Manufacturers Ignore Proven Money-Saving Advice

Oct. 2, 2012
Even when shown proof of significant cost savings to be gained by following simple energy efficient practices, coupled with a monetary incentive to follow those practices, nearly half of manufacturers don’t do it.

Much has been said about the downturn in U.S. manufacturing over the past few decades and lots of fingers have been pointed. Offshoring, regulations, taxes, unions, and many other issues have been hoisted up as the reasons for the U.S. losing much of its manufacturing base.

After reading a report from the Delta Institute, a center of innovation focused on environmental sustainability and economic development, I’m beginning to think another significant cause of the manufacturing decline in the U.S. may have been our own inertia and complacency.

So just what exactly am I talking about here? The report from the Delta Institute describes energy efficiency measures commonly recommended for manufacturers in Illinois and Cook County and the frequency of their implementation. The analysis is based on Delta Institute’s insights from 39 energy audits of manufacturing firms in Cook County, completed in 2011 and 2012, in addition to data collected over a 10-year period from 2002-2011 by the Industrial Assessment Center (IAC).

Illinois may not be the whole of U.S. manufacturing, but with the state being home to nearly 20,000 manufacturers, it certainly serves as a representative microcosm of the whole.

As it followed up with manufacturers as part of the audit process, Delta says that manufacturers’ attitudes to the energy audits ranged widely, with some businesses even refusing even to take a follow up visit to discuss the audit findings. Others, however, implemented all energy efficiency measures within two weeks of receiving their audit findings.

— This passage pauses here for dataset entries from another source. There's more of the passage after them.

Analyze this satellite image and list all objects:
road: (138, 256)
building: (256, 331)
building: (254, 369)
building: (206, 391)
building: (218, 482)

The energy savings measures outlined by Delta were not complex (see accompanying graphics) and most—following years of energy efficiency discussions in manufacturing—are now considered by many to be common business sense. We’re talking about things like sealing leaks and insulating pipes, improving fuel/air mix and burn efficiency, and using more efficient motors or mechanical components.

In the Delta report, it is noted that within twelve months of the audit, businesses chose not to implement such basic energy efficiency measures between 33 percent and 46 percent of the time. Though the majority of manufacturers did take steps to make these improvements, the fact that such a large number of businesses basically ignored this basic set of proven money-saving advice speaks to the larger issue of inertia.

For its part, Delta contends that more research is needed to get to the heart of why so many manufacturers are ignoring this simple advice. The additional research is required, according to Delta, because the obvious reason for not following these proven money-saving methods—cost—has been revealed to not always be the deciding factor for manufacturers who do not follow the advice.

There is no clear correlation, the Delta report says, between the size of the payback or the cost of implementation, and the implementation rate. Around half of companies adopted recommended measures with costs of over $18,000 and with paybacks of over two years, while half of the businesses failed to implement measures that cost less than $1,000 and had paybacks of close to six months.

Though numerous issues are considered by Delta for this disconnect between cost and implementation, one of the most revealing factors that points to simple inertia as being the root of the problem is this: Only 53 percent of businesses receiving the recommendation to turn off equipment when not in use actually implemented the measure. Despite having one of the best payback periods (less than six months) this simple piece of advice ranked seventh in frequency of implementation.

Compounding the problem for manufacturers is that when Delta offered 12 audited companies $2,000 each in grant dollars to fully fund the implementation of certain low-cost measures, only one company took advantage of the grant, despite the clear identification of the measure and reminders of the grant opportunity in follow-up visits.

The most telling example in the Delta report as to why inertia and complacency are most likely to blame comes from interviews conducted by Delta with the manufacturing staff at the audited plants. The staff at many of these plants explained that certain practices—even those that are counter-intuitive, like leaving unused equipment running—often continued unquestioned because “that was how things had always been done.”

While there is little doubt that a multitude of factors contributed the decline of manufacturing in the U.S., I think there is equally little doubt that we also share a large part of the blame.